------ DATA FOR THIS TASK

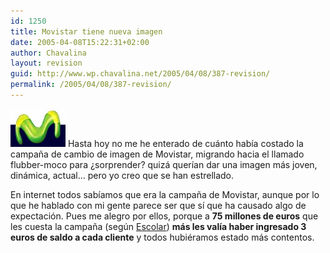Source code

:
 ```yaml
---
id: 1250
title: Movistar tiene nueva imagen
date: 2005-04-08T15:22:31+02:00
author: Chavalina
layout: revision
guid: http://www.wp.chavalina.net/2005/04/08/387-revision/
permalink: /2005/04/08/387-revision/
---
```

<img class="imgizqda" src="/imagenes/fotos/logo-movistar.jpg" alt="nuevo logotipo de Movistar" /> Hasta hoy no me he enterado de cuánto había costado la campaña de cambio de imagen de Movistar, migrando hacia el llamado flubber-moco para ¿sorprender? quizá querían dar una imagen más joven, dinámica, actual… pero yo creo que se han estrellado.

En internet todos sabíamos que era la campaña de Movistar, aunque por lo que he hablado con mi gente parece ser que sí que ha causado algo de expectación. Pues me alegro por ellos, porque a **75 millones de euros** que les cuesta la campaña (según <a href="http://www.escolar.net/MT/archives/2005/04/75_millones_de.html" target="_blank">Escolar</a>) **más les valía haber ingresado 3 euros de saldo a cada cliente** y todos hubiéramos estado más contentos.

------------
------ DATA FOR THIS TASK

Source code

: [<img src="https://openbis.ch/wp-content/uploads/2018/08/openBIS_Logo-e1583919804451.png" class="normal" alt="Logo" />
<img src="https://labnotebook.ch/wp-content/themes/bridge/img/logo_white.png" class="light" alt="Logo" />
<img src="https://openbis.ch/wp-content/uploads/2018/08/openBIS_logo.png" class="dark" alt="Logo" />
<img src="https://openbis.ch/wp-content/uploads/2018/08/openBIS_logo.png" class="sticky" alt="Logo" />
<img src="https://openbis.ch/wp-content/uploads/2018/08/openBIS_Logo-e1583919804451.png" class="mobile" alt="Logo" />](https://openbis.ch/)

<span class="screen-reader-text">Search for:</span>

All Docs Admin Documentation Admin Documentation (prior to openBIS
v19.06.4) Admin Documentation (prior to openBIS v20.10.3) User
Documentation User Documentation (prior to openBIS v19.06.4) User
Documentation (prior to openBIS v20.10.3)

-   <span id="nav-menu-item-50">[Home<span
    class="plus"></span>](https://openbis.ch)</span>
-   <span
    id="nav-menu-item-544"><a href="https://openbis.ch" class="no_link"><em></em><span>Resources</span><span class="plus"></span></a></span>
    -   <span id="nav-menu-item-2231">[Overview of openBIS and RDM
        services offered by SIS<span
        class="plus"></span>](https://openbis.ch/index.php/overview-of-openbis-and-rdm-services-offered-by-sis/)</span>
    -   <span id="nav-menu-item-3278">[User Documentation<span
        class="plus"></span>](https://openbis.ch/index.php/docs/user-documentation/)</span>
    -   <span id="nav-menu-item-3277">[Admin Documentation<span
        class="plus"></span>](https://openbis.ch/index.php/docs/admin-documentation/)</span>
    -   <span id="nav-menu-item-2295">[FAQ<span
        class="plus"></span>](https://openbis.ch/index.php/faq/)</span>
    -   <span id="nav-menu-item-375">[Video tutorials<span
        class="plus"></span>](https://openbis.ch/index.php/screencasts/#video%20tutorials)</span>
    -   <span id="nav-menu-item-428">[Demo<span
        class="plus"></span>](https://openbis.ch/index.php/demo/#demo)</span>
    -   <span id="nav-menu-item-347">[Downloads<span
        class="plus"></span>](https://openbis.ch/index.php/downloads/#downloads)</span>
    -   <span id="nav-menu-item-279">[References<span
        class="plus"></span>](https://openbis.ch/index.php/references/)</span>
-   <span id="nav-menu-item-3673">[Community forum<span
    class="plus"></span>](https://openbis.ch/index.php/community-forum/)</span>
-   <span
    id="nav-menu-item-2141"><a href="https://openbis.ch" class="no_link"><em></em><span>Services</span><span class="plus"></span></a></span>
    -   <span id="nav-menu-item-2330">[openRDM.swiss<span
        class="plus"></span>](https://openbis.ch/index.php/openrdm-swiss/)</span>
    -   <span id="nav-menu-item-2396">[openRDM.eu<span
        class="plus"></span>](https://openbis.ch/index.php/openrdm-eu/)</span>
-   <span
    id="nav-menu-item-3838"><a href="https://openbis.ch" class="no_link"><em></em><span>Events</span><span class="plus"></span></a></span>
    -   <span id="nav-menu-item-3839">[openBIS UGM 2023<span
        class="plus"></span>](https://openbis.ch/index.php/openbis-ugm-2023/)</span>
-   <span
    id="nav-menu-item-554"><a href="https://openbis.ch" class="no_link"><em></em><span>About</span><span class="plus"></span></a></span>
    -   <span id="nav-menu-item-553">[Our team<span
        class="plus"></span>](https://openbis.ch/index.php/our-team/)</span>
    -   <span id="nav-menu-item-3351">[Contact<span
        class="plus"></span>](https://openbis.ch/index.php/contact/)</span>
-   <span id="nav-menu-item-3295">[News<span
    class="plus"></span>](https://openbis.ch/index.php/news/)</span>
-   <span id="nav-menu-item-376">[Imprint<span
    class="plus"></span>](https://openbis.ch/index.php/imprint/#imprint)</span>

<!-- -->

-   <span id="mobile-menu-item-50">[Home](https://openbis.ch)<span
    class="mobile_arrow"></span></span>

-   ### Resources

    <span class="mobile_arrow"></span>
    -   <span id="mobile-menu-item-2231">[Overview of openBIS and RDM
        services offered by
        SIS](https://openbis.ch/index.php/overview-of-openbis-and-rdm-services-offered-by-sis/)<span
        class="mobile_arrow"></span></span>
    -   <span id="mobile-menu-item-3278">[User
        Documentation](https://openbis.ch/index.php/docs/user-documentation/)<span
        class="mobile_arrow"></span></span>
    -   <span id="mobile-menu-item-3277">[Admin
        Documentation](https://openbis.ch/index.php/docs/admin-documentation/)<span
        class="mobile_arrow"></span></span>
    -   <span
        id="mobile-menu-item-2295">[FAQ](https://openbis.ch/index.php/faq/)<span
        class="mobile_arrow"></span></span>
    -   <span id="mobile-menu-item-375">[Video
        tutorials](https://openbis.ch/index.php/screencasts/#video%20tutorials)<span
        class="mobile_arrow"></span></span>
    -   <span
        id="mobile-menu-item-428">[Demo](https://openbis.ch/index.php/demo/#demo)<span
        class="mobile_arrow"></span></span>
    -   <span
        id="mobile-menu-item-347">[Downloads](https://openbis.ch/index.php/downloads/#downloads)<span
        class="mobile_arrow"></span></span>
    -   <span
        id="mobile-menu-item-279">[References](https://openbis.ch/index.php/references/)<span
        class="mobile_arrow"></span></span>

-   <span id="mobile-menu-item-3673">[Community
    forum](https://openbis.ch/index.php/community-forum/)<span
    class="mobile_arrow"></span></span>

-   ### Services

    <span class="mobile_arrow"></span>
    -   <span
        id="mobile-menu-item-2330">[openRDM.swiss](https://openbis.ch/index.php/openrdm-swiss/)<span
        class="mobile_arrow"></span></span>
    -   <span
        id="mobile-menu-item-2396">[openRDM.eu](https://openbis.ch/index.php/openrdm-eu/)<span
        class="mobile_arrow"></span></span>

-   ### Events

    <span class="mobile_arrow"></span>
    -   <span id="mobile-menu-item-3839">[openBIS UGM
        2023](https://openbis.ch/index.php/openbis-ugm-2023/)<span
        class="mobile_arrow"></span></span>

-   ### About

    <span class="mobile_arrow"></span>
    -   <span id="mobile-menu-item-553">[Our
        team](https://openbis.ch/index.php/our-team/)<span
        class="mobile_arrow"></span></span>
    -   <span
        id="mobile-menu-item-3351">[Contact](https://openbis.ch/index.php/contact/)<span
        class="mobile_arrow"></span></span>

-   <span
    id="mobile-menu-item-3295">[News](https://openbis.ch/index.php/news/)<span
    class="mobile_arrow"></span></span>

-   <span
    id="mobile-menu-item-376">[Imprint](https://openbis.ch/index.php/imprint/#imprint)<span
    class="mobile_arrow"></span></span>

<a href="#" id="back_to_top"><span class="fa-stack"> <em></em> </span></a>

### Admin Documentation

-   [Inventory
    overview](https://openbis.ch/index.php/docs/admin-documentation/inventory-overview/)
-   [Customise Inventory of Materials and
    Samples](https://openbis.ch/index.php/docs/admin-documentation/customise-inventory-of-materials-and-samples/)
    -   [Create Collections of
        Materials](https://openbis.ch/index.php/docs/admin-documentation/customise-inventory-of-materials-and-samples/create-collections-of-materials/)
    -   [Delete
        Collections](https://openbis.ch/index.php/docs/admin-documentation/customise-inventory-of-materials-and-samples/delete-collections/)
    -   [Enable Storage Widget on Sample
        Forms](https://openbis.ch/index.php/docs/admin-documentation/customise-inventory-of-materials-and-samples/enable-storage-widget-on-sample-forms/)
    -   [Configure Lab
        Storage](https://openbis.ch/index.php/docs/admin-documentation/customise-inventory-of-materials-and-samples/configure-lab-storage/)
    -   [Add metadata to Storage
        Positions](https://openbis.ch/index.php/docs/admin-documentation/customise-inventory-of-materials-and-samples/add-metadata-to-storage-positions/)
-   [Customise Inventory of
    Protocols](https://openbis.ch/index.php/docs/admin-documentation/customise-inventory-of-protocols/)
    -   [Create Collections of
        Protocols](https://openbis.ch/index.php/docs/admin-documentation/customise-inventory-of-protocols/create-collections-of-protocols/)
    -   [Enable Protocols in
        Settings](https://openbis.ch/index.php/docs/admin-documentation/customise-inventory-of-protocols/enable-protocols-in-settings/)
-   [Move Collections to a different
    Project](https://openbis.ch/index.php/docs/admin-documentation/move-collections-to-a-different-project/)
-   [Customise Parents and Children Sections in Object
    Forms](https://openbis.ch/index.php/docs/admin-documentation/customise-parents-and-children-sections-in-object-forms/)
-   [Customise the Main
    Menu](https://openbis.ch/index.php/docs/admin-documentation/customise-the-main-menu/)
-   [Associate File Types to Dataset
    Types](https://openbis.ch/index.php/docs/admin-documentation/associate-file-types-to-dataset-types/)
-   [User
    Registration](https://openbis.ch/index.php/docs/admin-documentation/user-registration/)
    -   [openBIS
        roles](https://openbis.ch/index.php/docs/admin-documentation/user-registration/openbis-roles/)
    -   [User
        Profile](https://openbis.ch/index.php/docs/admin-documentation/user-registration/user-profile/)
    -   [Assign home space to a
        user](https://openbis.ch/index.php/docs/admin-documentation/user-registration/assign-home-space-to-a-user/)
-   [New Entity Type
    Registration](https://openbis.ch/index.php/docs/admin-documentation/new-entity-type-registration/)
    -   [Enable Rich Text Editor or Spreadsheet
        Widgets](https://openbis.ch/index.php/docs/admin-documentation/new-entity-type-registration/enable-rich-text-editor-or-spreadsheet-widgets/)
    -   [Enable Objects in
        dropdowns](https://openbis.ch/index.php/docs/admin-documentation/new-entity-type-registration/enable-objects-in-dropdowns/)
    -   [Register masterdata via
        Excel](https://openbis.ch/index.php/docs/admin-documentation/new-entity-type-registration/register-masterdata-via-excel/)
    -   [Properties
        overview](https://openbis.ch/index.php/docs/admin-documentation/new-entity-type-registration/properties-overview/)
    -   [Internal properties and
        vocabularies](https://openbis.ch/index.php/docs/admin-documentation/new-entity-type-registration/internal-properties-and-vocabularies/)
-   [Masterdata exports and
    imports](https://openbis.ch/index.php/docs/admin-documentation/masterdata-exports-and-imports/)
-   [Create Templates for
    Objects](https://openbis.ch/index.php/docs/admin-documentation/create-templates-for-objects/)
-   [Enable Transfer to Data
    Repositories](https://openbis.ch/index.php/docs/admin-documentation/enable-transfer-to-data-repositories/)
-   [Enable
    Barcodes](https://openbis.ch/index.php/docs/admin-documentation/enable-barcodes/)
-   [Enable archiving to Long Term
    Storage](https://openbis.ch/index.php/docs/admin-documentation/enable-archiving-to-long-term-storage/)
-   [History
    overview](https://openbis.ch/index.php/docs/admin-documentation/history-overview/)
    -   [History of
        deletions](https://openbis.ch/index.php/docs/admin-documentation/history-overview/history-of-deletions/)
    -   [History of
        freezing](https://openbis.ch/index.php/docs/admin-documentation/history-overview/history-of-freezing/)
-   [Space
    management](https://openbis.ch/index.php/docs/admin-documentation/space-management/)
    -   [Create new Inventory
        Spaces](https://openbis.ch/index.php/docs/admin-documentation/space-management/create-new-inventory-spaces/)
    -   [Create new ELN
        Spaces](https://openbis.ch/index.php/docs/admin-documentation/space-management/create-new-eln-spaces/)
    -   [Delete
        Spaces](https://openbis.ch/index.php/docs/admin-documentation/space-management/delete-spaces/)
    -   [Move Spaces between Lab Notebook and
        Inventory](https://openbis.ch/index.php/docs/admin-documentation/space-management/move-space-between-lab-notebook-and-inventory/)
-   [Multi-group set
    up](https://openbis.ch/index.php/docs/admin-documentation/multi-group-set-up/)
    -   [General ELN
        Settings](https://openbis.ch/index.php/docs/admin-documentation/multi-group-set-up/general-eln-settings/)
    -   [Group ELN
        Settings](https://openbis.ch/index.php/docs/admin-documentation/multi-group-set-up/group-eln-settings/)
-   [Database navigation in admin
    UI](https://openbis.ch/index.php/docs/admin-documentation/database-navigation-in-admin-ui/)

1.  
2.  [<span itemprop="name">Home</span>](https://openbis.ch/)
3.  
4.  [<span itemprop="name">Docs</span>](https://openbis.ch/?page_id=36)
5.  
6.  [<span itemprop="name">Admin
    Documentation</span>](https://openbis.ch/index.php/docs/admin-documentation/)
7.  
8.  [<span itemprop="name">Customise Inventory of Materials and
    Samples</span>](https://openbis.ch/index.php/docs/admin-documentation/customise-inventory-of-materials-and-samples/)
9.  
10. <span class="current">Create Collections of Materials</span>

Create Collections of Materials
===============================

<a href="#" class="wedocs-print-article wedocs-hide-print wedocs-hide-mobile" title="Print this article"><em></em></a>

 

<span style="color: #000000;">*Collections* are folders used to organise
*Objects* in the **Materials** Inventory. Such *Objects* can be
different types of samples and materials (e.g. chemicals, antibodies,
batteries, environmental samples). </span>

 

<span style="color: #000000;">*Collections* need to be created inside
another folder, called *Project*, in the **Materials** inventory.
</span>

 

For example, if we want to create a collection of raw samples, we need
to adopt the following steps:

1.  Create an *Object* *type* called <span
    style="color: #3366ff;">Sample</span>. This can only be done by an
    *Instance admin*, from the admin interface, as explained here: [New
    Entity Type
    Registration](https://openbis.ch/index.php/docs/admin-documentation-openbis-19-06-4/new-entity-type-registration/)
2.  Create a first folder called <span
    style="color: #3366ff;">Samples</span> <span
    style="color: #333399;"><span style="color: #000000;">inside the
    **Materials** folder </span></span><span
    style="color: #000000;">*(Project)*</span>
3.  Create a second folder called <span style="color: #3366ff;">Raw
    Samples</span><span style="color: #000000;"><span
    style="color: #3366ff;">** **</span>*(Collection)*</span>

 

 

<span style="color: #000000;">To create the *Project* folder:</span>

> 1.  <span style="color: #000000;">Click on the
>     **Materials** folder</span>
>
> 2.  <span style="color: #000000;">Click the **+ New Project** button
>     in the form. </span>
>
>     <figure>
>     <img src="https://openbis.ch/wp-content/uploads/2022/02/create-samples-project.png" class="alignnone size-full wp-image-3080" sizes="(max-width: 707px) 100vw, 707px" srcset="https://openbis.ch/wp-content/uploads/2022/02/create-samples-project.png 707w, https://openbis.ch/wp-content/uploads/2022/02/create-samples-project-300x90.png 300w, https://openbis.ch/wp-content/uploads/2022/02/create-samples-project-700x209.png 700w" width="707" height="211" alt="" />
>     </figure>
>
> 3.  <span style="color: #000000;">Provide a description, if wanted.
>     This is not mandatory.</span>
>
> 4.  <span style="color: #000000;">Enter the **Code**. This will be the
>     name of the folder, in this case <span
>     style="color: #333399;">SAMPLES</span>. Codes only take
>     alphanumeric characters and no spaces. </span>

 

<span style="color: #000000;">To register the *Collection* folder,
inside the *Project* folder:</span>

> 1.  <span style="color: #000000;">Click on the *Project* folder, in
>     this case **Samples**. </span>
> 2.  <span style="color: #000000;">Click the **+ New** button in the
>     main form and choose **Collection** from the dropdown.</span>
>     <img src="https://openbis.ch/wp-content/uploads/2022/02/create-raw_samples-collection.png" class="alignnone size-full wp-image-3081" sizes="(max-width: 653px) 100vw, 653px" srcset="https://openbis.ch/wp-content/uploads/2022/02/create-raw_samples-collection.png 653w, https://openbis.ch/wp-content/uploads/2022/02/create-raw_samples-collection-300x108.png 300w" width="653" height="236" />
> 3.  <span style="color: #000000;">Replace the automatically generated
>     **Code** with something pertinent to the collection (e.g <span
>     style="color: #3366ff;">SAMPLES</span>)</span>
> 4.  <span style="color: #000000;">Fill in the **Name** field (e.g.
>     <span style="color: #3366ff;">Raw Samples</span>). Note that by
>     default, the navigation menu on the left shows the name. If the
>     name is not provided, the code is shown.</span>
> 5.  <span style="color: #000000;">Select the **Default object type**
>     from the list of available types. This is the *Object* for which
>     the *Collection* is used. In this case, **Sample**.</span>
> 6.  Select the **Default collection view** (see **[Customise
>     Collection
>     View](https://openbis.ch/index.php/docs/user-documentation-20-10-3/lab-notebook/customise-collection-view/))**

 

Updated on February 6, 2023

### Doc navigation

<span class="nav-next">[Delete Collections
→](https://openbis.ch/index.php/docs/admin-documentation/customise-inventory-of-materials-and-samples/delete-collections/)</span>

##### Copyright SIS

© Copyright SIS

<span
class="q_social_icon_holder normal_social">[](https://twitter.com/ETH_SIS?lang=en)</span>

------------

Copy word for word the stretch of entries above from the line that has "button in the" through the line that has "from the dropdown.</span>", both ends included, and nothing outside it.

> 2.  <span style="color: #000000;">Click the **+ New** button in the
>     main form and choose **Collection** from the dropdown.</span>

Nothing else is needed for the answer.